Friday, July 29, 2011

To marry or not to marry~

Now, I don't plan on getting married any time soon. I want to focus on school and career.
But I am secretly (well, not such a secret anymore) afraid of marriage. I'm afraid I'll choose the wrong person, or get divorced. I don't want to put all my eggs in one basket. Perhaps that comes from watching the marriages in my family.

My parents were married fifteen years. Soon after they got married, they had me and my brother. They divorced soon before I turned fifteen.  My dad was very much in love with her, maybe still is, but she wasn't.  At least, not anymore. She had an affair with the guy who put an addition onto our house.  A house which my father put so much work into. This not discovered til much later, after the divorce, and she has no remorse.

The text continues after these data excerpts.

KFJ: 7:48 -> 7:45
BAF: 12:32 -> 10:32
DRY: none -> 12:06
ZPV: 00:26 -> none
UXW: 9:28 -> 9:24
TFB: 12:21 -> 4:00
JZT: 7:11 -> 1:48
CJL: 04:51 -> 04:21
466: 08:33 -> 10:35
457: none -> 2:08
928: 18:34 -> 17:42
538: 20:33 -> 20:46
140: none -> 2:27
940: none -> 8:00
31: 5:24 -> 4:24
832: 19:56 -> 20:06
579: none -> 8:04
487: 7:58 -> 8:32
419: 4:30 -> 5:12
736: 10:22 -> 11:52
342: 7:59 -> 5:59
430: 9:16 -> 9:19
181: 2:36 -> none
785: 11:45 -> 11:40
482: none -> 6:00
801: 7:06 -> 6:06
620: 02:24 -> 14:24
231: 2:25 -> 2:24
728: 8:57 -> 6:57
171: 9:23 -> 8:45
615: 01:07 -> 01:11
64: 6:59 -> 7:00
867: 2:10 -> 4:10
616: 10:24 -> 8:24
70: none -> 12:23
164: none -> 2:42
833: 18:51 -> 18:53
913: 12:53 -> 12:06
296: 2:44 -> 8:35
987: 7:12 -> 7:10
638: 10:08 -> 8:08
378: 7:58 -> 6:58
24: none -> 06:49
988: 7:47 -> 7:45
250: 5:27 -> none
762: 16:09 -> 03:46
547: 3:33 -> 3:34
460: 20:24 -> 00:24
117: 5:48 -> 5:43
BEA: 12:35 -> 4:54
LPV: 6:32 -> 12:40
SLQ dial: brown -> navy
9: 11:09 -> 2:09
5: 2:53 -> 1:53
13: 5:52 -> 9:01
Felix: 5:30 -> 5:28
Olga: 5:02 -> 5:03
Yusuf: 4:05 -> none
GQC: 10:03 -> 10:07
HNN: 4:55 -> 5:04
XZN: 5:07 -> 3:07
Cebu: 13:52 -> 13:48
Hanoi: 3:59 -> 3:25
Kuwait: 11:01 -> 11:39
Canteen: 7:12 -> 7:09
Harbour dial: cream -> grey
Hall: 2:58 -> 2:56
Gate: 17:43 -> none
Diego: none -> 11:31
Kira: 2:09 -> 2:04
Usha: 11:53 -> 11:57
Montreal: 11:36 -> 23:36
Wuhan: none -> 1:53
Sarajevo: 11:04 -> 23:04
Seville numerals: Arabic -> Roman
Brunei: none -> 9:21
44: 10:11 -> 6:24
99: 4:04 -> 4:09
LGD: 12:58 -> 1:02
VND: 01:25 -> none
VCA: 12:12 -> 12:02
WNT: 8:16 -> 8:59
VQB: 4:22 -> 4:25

Now divorce on my Dad's side of the family, all Irish Catholics, I can't think of a single person. It's just not done, and all seem to have happy marriages with lots of children (emphasis on a lot). But on my mom's side of the family it is frighteningly common. I can only think of a handful who are still married, and half of them are miserable in their marriages. I hope I don't end up like the latter.

When I get married, one day and hopefully the rest of my life, I will take it seriously. I will work hard on it.  I will be faithful, as going into the arms of another doesn't fix problems, only creates them.